I tried more aggressive pads in the hope they would wear off any munge sticking to the disk and make the problem go away. They made no difference, problem remained.

I even tried having a set of rotors Blanchard ground (a double-sided grinder - sort of what is done when they're manufactured.) It made it MUCH worse - unrideable actually.

I finally put on a set of EBC rotors and EBC pads. They are still on the bike and the current owner reports no problems. Is that the answer? Perhaps, but the current owner doesn't ride it as much as I did, so it may just not have hit the mileage needed to trigger whatever is causing it.

I share your pain. In no case did the rotors measure out of specification. There was no discernible play in the wheel bearings and no roughness. The calipers weren't dragging. I was not a super aggressive rider - and rarely did any full-on braking.

I can imagine BMW is as puzzled as I was as to the real cause.

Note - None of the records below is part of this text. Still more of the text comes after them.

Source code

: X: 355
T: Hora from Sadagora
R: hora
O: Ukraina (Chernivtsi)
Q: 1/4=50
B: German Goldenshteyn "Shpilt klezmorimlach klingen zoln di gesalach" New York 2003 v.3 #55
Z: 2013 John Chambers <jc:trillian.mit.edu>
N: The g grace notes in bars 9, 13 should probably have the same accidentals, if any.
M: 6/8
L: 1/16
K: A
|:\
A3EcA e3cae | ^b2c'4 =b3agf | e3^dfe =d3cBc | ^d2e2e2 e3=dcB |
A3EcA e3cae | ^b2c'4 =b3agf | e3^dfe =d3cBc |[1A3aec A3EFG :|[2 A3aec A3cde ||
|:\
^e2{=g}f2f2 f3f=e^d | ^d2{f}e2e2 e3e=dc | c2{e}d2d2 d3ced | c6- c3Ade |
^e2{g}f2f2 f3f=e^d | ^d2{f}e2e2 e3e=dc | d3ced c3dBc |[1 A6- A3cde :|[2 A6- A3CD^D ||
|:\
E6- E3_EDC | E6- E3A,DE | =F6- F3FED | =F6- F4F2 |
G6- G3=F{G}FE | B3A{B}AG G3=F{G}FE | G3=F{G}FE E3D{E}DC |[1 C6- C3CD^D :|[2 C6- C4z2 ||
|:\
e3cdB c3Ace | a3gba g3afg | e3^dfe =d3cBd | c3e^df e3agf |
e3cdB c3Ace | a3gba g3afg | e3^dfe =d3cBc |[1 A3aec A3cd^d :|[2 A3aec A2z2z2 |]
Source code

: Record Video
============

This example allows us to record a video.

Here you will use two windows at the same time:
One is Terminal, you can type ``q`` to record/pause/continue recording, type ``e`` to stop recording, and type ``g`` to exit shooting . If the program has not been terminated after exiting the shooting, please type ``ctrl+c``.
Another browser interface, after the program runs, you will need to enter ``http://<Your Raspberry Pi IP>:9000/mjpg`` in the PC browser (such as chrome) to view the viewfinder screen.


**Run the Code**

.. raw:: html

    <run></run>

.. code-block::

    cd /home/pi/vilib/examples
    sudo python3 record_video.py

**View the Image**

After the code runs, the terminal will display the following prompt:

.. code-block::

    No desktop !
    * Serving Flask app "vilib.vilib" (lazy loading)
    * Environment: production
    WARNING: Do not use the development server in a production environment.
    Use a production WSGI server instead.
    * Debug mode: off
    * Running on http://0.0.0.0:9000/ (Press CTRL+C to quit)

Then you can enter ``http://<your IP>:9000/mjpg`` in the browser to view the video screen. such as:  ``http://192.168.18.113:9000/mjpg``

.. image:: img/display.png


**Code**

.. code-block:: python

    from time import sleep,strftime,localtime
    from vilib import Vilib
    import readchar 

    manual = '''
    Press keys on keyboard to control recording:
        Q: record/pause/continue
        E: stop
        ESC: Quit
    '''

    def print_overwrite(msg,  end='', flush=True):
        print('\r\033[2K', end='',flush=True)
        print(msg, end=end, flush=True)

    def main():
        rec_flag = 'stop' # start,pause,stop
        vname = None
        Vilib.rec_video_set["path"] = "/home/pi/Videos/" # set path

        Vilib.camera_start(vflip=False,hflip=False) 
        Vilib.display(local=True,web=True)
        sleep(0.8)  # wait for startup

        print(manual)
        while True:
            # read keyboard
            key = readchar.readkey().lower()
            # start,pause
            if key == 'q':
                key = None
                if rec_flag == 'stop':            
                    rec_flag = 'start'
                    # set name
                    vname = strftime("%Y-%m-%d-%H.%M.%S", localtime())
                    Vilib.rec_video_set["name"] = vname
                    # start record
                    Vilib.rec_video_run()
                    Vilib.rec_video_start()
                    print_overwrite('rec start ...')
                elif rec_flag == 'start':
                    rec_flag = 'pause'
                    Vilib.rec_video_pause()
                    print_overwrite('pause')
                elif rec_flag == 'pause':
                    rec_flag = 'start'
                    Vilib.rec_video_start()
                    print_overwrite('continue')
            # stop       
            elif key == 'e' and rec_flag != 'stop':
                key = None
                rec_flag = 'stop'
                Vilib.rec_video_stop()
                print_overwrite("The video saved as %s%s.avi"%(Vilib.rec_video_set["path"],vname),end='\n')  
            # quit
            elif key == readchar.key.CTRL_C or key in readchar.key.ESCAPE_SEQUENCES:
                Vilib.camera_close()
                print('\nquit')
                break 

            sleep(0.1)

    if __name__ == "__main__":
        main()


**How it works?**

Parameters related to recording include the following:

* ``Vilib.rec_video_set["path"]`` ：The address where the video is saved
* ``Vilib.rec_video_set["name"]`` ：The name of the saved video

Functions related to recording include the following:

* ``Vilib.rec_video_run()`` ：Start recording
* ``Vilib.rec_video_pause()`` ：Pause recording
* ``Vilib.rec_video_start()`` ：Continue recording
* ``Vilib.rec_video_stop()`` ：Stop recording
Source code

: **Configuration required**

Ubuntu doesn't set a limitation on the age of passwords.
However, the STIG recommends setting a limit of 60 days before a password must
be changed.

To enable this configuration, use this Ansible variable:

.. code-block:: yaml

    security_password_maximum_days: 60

I sent one rotor away to a friend at the University of PA Metallurgical Department. They did a surface analysis of the rotor surface and found spots on it - shaped like a brake pad - where the actual composition of the stainless rotor had changed. I attributed this to instances where I had washed the bike and put it away wet (without riding it..) and later found the pads rusted solidly to the rotor (requiring some force to break free.)

The EBC rotors I put on were a high-carbon steel, not a true stainless steel. They don't seem to rust, but they also are probably a better match for braking purposes.

Pisser isn't it? Like I said - I feel your pain.